Gözüme çarpan ışık hazmesi yüzünden rahatsız olup gözlerimi açtım.Yatağımda doğrulup esnerken gözüm saate takıldı.Kahretsin!
Ben Asya.24 yaşında yanlız başıma yaşayan genç ve bekar bir kızım.Bekar kelimesinin altını çiziyorum.24 yıllık hayatımda sadece bir kere ilişkim oldu ve o da pek iyi sonuçlanmadı.Anladım ki ben aşkta başarısız olan insanlardanım,pek benlik birşey olmadığının farkına acı bir şekilde vardım.
Dedektif olarak duygudan yoksun gibi gözüken bir karakter olsam da sevdiklerime verdiğim değer pahabiçilemezdi.İşimi de severek yapıyorum ve asla dedektif olduğum için pişman olmadım.
Hızla yataktan kalkıp kazağımı üstüme geçirdikten sonra aşağı inip,ekmeğe reçel sürüp ağzıma attım.Ayakkabılarımı hızla giyip kapıyı kilitledim ve arabaya bindim.Acalem vardı,iki gün üst üste geç kalırsam bu benim için hiç iyi olmazdı, zaten hep geç kalıyordum.
Ağzımdaki reçelli ekmekle beraber ortasında olduğum trafiğe saydırıyordum.
Neyseki birkaç dakikanın ardından trafik açıldı ve gaza bastım.Karakolun önünde boş bir alana arabamı park edip koşarak içeri girdim.
Ekip lideri beni çiğ çiğ çiğneyecek...
Ofise adım attığım gibi ekip lideri burnumun dibinde duruyordu kaşlarını çatmış bana bakıyordu.
"Yine geç kaldınız Asya hanım."
Ellerim önümde başımı eğdim."Geciktiğim için özür dilerim bir daha olmayacak."
"Umarım olmaz."deyip bana dik dik baktı.Ne diye gözlerini bana dikiyordu ki,ondan nefret ediyordum, gerçi onunda benden hoşlandığı söylenenezdi ki.
"Kapının önünden çekilsenmi?"Kapının önünde dikilip kaldığımı fark edince hemen geri çekildim."pardon."
Homurdanıp gittiğinde içeri girip masama oturdum."Minik faremiz yine geç kalmış bakıyorum."dedi Mert elindeki dosyaları masasına koyup otururken.
İç geçirip konuştum."Seninle hiç uğraşamıyacağım Mert lütfen sus."Mert yüzünü buruşturup cevap vermeden işine döndü.
Mert ile dostluğumuz küçüklüğümüze dayanıyordu.Babalarımızın yakın arkadaş olması sonucu kurulan arkadaşlığımız sürecinde ona nasıl katlandığım hakkında hiçbir fikrim yok.Mert'e katlanmak tebrik edilebilecek birşey,aferin bana!
Böyle demem onu sevmediğim anlamına mı gelir?Tabii ki hayır.
Onu cidden çok seviyorum ama beni sinir eden huyları olmasa daha çok seveceğime eminim.Ha birde Dolunay var.
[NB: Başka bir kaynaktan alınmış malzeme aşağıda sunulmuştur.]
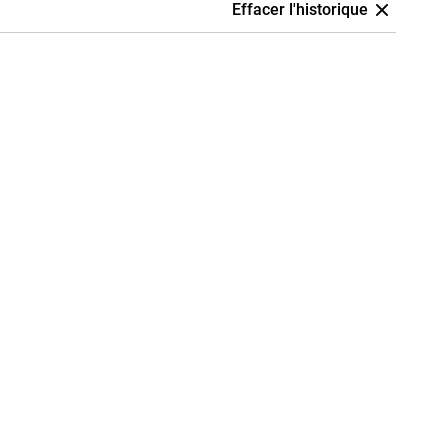
Effacer l'historique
Tekerlekli sandalyesini sürükleyerek yanıma ulaştı.
"Etrafta dolaşan dedikoduları duydunmu?"
Dedikoduyu çok seven ve en az Mert kadar beni sinir eden huylara sahip canım arkadaşım Dolunay.
Ona kıyamadığım gerçeği var birde,ne yaparsa yapsın hemen kendini bana affettirebiliyor.
İlgisiz olduğumu belli eden gözlerle ona döndüm."Ne dedikodusu?"
"Bazı insanlar,insan yiyen yaratıkların olduğunu iddia ediyorlar ve bu yaratıklara ghoul diyorlar."
Kafamı bilgisayarıma döndürüp kahvemden bir yudum aldım.
"Son zamanlarda artan cinayetler yüzünden çıkan dedikodulara inanmıyorsun herhalde?"
Dolunay kollarını bağlayıp kendini masasına geri itti.
"Ya gerçekse?Ya gerçekten insan yiyen ghoullar varsa?"